Many game mechanics come and go depending on popularity (both in games and in popular culture), trends, and sales figures. For a time, developers thought it was a good idea to use silent protagonists because it was believed that players would be able to relate to them better if they didn’t speak. Another was using cell phones for just about any kind of communication. Because why wouldn’t you want to get a text message when you cruising down the slopes of Diamond Mountain at the local ski resort.
One that seemed to enjoy itself in the 8 and 16 bit generation is the power bomb, or maybe better known as the screen clear. It came in the form of a Special Attack of Napalm in Streets of Rage or as a Power Bomb in Star Fox for the Super Nintendo. It was a game mechanic designed to clear the screen of any and all enemies if the player was becoming overwhelmed. It was a quick breath before jumping back into the madness on screen.
That was then.
Now, with titles like Dark Souls and DOTA 2, becoming overwhelmed with enemies and filling the screen with chaos and destruction is part of the fun. Letting up just once comes off as cowardly and an inch that the developer believes the player doesn’t deserve. We are always searching for that next challenge and finding it in a tough platformer or RPG seems to come up as an answer more than not. This is also one of the reasons that Nintendo is seen as a children’s console: that there aren’t any “adult” games. Everything is too easy.
And part of me agrees with that statement. Take, for instance, the Super Leaf in Super Mario 3D World. It only appears if the player loses five lives in a single level giving Mario invincibility throughout the level, ultimately making it easier. If you can’t be hurt, then what’s really stopping you except a timer?
This is a game mechanic that echoes back to an ancient time. A time when developers were desperate to separate themselves from the arcades to the consoles.

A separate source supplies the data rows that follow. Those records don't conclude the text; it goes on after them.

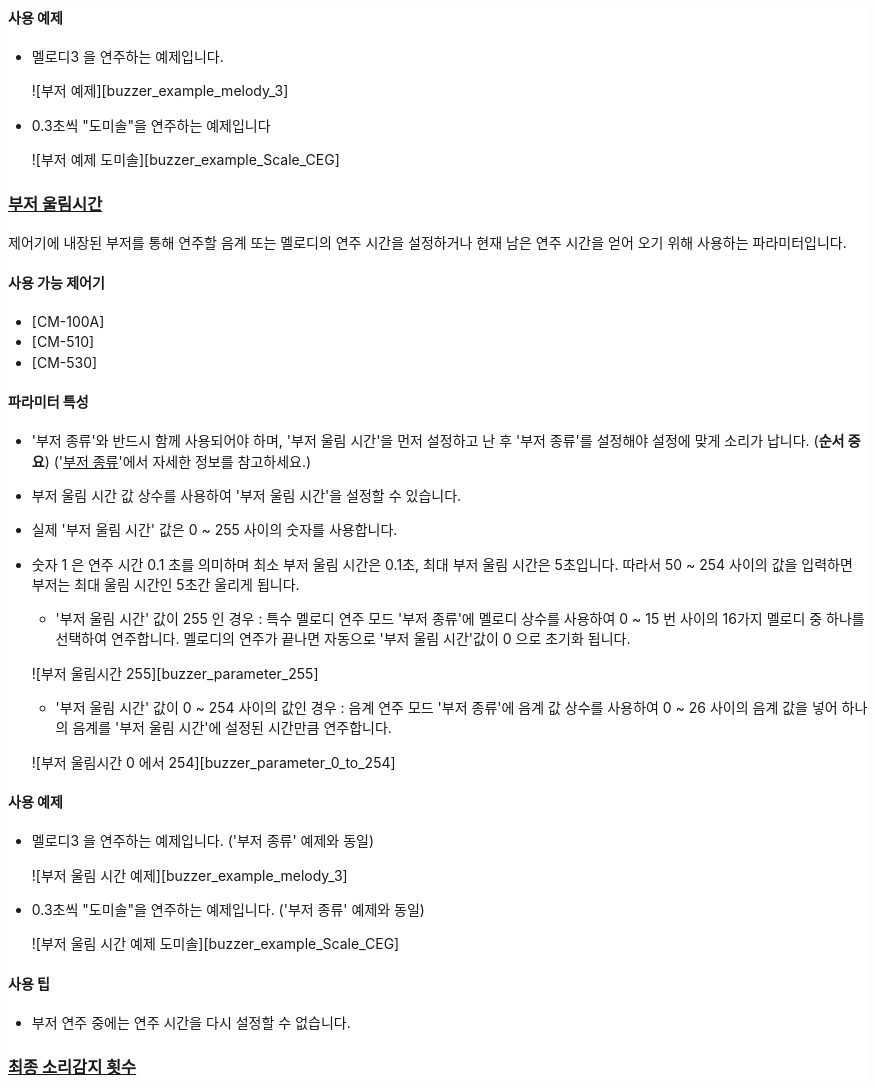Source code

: #### 사용 예제

- 멜로디3 을 연주하는 예제입니다.

  ![부저 예제][buzzer_example_melody_3]

- 0.3초씩 "도미솔"을 연주하는 예제입니다

  ![부저 예제 도미솔][buzzer_example_Scale_CEG]

### [부저 울림시간](#부저-울림시간)

제어기에 내장된 부저를 통해 연주할 음계 또는 멜로디의 연주 시간을 설정하거나 현재 남은 연주 시간을 얻어 오기 위해 사용하는  파라미터입니다.

#### 사용 가능 제어기

- [CM-100A]
- [CM-510]
- [CM-530]

#### 파라미터 특성

- '부저 종류'와 반드시 함께 사용되어야 하며, '부저 울림 시간'을 먼저 설정하고 난 후 '부저 종류'를 설정해야 	 설정에 맞게 소리가 납니다. (**순서 중요**) ('[부저 종류](#부저-종류)'에서 자세한 정보를 참고하세요.)
- 부저 울림 시간 값 상수를 사용하여 '부저 울림 시간'을 설정할 수 있습니다.
- 실제 '부저 울림 시간' 값은 0 ~ 255 사이의 숫자를 사용합니다.
- 숫자 1 은 연주 시간 0.1 초를 의미하며 최소 부저 울림 시간은 0.1초, 최대 부저 울림 시간은 5초입니다.
  따라서 50 ~ 254 사이의 값을 입력하면 부저는 최대 울림 시간인 5초간 울리게 됩니다.

  - '부저  울림 시간' 값이 255 인 경우 : 특수 멜로디 연주 모드
  '부저 종류'에 멜로디 상수를 사용하여 0 ~ 15 번 사이의 16가지 멜로디 중 하나를 선택하여 연주합니다.
  멜로디의 연주가 끝나면 자동으로 '부저 울림 시간'값이 0 으로 초기화 됩니다.

  ![부저 울림시간 255][buzzer_parameter_255]

  - '부저 울림 시간' 값이 0 ~ 254 사이의 값인 경우 : 음계 연주 모드
  '부저 종류'에 음계 값 상수를 사용하여 0 ~ 26 사이의 음계 값을 넣어 하나의 음계를 '부저 울림 시간'에 설정된 시간만큼  연주합니다.

  ![부저 울림시간 0 에서 254][buzzer_parameter_0_to_254]

#### 사용 예제

- 멜로디3 을 연주하는 예제입니다. ('부저 종류' 예제와 동일)

  ![부저 울림 시간 예제][buzzer_example_melody_3]

- 0.3초씩 "도미솔"을 연주하는 예제입니다. ('부저 종류' 예제와 동일)

  ![부저 울림 시간 예제 도미솔][buzzer_example_Scale_CEG]

#### 사용 팁

- 부저 연주 중에는 연주 시간을 다시 설정할 수 없습니다.

### [최종 소리감지 횟수](#최종-소리감지-횟수)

When you work in an industry that pays on every quarter you put in, how do you design a game that only fulfills a single purchase but must entertain for hours? The answer may have been to help the player along. To help them get through the game, to enjoy it, to see the ending.
Does the power bomb still have a place in gaming today? Sure, there are tons of indie games that have some sort of screen clear mechanic or another, but modern gaming has left it to deaf ears. What would a power bomb look in this day and age of a new IP, I wonder.